WHAT THIS EXERCISE ASKS
(1) In the text on Samuel Hopkins Adams, which editor agreed to run the articles on popular medicines?
(2) Sum up the text on Samuel Hopkins Adams in two sentences.
(3) In the text on Samuel Hopkins Adams, copy word for word everything from "In October, 1905, Samuel" down to "Drugs Act (1906).".

EXERCISE TEXT
■ ■ ■
Samuel Hopkins Adams
Samuel Hopkins Adams was born in Dunkirk, New York, on 26th January, 1871. After graduating from Hamilton College he became a reporter for the New York Sun.
He was a friend of the investigative reporter, Ray Stannard Baker. Adams had been working for some time studying the contents of America's popular medicines. Baker suggested that Adams should write a series of articles on the subject and introduced him to Samuel McClure, the owner of McClure's Weekly. McClure turned the idea down but Baker's next contact, Norman Hapgood, the editor of Collier's Weekly, agreed to the proposal.
In October, 1905, Samuel Hopkins Adams began a series of eleven articles The Great American Fraud in Collier's Weekly. Adams analyzed the contents of some of the country's most popular medicines. He argued that many of the companies producing these medicines were making false claims about their products. Adams went on to point out that is some cases, these medicines were actually damaging the health of those people using them. The articles had a tremendous impact on public opinion and resulted in the passing of the Pure Food and Drugs Act (1906).
■ ■ ■
RECORDS SUPPLIED
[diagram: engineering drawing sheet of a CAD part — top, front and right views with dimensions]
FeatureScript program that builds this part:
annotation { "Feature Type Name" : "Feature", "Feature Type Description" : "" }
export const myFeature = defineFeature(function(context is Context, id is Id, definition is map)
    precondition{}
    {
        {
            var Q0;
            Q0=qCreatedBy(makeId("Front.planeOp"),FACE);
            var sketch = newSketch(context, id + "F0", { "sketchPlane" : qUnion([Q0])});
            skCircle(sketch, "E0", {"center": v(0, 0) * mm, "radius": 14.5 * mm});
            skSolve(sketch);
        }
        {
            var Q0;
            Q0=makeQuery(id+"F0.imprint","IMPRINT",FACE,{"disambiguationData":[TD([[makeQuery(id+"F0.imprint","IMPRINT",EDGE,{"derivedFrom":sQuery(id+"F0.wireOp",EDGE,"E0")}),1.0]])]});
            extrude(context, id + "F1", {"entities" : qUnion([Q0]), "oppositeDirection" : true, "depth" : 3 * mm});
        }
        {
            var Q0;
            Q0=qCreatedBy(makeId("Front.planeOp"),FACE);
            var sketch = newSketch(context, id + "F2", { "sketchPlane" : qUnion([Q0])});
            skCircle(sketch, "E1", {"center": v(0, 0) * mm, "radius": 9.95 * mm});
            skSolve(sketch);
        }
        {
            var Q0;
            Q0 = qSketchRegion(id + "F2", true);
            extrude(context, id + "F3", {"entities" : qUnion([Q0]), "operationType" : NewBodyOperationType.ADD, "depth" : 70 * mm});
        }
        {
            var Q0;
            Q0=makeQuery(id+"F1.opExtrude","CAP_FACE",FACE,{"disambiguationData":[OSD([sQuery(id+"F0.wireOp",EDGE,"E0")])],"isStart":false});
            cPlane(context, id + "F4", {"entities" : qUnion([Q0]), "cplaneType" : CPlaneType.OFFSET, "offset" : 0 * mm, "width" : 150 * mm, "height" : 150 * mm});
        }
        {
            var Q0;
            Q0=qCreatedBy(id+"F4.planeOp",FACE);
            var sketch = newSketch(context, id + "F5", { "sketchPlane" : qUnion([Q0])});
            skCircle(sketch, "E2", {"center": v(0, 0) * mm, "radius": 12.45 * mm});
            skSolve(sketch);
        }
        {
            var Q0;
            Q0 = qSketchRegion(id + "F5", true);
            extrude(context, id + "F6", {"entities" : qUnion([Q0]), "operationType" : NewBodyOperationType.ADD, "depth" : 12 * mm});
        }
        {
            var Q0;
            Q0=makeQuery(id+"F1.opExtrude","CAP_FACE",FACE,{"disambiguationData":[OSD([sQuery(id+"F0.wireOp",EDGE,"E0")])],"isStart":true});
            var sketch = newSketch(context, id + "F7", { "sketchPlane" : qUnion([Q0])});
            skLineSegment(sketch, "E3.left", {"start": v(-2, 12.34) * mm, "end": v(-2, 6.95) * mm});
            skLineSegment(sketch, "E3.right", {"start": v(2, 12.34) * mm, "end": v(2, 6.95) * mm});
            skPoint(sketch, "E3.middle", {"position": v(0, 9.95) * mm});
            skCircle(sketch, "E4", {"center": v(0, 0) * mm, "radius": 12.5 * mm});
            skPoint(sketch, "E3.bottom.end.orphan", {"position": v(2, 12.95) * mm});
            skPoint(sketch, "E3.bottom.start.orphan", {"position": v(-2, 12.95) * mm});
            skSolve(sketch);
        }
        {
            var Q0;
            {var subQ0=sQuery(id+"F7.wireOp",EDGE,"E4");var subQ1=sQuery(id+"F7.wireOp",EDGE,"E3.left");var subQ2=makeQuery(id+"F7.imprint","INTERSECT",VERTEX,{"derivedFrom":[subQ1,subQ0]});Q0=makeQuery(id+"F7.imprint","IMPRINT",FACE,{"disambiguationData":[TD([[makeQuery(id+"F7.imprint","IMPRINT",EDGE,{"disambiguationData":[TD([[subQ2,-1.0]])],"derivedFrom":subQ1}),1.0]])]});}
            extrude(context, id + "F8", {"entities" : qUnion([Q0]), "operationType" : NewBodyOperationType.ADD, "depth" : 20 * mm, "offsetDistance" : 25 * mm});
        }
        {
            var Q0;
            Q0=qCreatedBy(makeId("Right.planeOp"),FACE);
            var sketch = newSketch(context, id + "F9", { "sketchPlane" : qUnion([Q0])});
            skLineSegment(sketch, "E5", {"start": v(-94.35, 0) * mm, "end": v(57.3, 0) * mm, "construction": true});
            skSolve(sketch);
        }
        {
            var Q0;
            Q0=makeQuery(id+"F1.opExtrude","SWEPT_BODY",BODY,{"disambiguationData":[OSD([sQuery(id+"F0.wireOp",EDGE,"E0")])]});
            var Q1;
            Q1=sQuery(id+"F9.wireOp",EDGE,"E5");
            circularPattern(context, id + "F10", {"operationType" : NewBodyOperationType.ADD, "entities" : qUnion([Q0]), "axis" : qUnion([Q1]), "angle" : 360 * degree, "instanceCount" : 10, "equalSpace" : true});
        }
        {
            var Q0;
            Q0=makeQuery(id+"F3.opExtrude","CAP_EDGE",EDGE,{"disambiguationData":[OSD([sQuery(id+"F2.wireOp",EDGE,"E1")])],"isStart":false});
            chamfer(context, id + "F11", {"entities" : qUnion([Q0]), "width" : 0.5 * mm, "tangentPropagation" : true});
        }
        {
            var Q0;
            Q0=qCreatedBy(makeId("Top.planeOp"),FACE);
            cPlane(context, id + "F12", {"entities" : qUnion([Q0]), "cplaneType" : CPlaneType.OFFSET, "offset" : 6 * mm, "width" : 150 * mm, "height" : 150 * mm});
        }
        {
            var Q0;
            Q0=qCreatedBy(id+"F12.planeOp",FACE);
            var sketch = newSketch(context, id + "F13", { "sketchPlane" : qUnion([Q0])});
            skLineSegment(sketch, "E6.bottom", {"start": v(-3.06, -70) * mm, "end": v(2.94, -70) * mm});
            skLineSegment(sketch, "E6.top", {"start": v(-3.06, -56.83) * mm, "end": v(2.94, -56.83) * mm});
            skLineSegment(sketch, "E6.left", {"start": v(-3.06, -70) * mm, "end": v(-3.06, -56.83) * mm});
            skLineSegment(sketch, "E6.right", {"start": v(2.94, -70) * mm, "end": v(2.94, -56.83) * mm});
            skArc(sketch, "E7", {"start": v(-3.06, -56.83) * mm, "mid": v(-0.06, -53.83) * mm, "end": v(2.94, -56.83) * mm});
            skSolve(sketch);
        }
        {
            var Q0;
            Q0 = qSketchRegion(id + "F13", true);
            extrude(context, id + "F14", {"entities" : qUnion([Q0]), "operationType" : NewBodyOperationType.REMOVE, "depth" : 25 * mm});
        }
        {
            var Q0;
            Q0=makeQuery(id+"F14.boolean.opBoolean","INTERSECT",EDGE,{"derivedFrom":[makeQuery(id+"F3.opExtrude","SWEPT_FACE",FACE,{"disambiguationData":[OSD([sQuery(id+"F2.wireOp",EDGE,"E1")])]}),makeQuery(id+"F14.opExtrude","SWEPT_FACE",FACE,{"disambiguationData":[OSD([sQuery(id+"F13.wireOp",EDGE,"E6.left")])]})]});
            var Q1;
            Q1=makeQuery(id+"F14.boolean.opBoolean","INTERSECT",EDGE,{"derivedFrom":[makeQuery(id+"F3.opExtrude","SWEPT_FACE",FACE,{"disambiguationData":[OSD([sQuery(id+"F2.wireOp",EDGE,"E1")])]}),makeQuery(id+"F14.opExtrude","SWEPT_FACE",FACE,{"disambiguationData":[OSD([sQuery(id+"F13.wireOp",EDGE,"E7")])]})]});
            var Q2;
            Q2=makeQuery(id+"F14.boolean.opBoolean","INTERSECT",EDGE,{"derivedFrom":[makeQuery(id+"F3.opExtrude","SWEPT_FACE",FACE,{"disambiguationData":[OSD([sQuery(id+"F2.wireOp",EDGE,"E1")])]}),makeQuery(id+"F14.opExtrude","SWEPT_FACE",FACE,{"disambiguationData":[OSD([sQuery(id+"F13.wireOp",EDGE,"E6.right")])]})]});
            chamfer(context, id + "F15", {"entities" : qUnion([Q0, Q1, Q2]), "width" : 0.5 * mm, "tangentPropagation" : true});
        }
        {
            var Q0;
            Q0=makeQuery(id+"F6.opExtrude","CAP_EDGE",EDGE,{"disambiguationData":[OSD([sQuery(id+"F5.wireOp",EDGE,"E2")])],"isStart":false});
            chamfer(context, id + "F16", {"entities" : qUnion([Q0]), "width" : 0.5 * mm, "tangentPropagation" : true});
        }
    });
■ ■ ■
YOUR WRITTEN ANSWERS
(1) Norman Hapgood, the editor of Collier's Weekly.

(2) Samuel Hopkins Adams was born in Dunkirk, New York, in 1871 and became a reporter for the New York Sun after graduating from Hamilton College. In October 1905 he began The Great American Fraud, an eleven-article series in Collier's Weekly arguing that many companies making popular medicines made false claims about their products, and the articles led to the Pure Food and Drugs Act (1906).

(3)
In October, 1905, Samuel Hopkins Adams began a series of eleven articles The Great American Fraud in Collier's Weekly. Adams analyzed the contents of some of the country's most popular medicines. He argued that many of the companies producing these medicines were making false claims about their products. Adams went on to point out that is some cases, these medicines were actually damaging the health of those people using them. The articles had a tremendous impact on public opinion and resulted in the passing of the Pure Food and Drugs Act (1906).